03 declaring schema does not make nullable False

solliancenet / microsoft-learning-paths-databricks-notebooks

Contains notebooks used in the Microsoft Azure Databricks Learning Paths modules.

173 stars 173 forks source link

03 declaring schema does not make nullable False #6

Open mkrasmus opened 3 years ago

mkrasmus commented 3 years ago

Hi I am working through the 3rd notebook to read a csv and am up to this chunk without any modification:

# Required for StructField, StringType, IntegerType, etc.
from pyspark.sql.types import *

csvSchema = StructType([
  StructField("timestamp", StringType(), False),
  StructField("site", StringType(), False),
  StructField("requests", IntegerType(), False)
])

I get this result:

root
 |-- timestamp: string (nullable = true)
 |-- site: string (nullable = true)
 |-- requests: integer (nullable = true)

I was expecting this:

root
 |-- timestamp: string (nullable = false)
 |-- site: string (nullable = false)
 |-- requests: integer (nullable = false)

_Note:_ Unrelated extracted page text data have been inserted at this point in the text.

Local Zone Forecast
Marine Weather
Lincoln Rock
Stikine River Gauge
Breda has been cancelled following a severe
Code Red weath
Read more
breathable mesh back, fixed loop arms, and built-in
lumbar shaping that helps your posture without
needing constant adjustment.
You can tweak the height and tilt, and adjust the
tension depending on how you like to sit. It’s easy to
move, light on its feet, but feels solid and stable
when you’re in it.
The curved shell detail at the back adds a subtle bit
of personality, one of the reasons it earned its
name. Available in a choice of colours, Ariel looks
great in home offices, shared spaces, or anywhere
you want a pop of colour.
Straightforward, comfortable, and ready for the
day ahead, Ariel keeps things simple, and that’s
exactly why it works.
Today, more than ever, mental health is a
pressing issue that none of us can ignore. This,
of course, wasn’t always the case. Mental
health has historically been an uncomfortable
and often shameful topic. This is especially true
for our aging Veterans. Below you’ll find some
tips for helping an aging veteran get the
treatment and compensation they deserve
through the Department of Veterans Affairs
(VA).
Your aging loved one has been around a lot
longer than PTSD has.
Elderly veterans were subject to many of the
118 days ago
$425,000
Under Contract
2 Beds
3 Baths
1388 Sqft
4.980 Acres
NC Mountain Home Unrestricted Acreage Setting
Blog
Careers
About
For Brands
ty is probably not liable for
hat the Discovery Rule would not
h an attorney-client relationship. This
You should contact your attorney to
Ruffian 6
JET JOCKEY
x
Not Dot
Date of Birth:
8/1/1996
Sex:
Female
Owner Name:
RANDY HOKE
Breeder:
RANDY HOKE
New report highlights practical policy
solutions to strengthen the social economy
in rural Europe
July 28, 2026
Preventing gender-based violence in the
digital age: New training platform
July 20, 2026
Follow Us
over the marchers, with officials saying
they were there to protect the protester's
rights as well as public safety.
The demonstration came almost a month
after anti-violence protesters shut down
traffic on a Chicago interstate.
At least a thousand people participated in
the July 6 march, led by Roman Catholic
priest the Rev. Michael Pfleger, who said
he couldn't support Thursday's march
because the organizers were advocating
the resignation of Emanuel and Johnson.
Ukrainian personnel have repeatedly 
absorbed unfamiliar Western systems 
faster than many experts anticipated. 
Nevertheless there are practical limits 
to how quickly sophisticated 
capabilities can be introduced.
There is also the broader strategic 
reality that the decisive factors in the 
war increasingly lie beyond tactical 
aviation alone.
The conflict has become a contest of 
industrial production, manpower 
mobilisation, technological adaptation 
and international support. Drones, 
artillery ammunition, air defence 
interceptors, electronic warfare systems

joelhulen commented 3 years ago

This appears to be by design. Apparently, when you print the schema, whether the schema was inferred or defined, the nullable property is a reflection of the schema based on inheritance or inferencing based on the data itself. References here and here.

Another workaround, according to this JIRA ticket, is to read into an RDD instead of a DataFrame in order to properly apply the nullability of the schema. Using RDDs vs. DataFrames has its own downsides, but doing this also this workaround results in null values being set to default ones (eg. 0 instead of null for integers).

The general consensus appears to be that you should not rely on enforcing nullability in the schema, but allow all values/non-values, then use methods like df.na.drop() or fillna() to handle null values. Or to throw an exception during processing if invalid.

mkrasmus commented 3 years ago

All well and good but consider the notebook in terms of a learning resource.

joelhulen commented 3 years ago

Fair point. I should just modify the schema to set nullable to True, due to this behavior.

mkrasmus commented 3 years ago

Or just remove content about that option/argument to set null to True/False given that its fixed and just a bit of a distraction.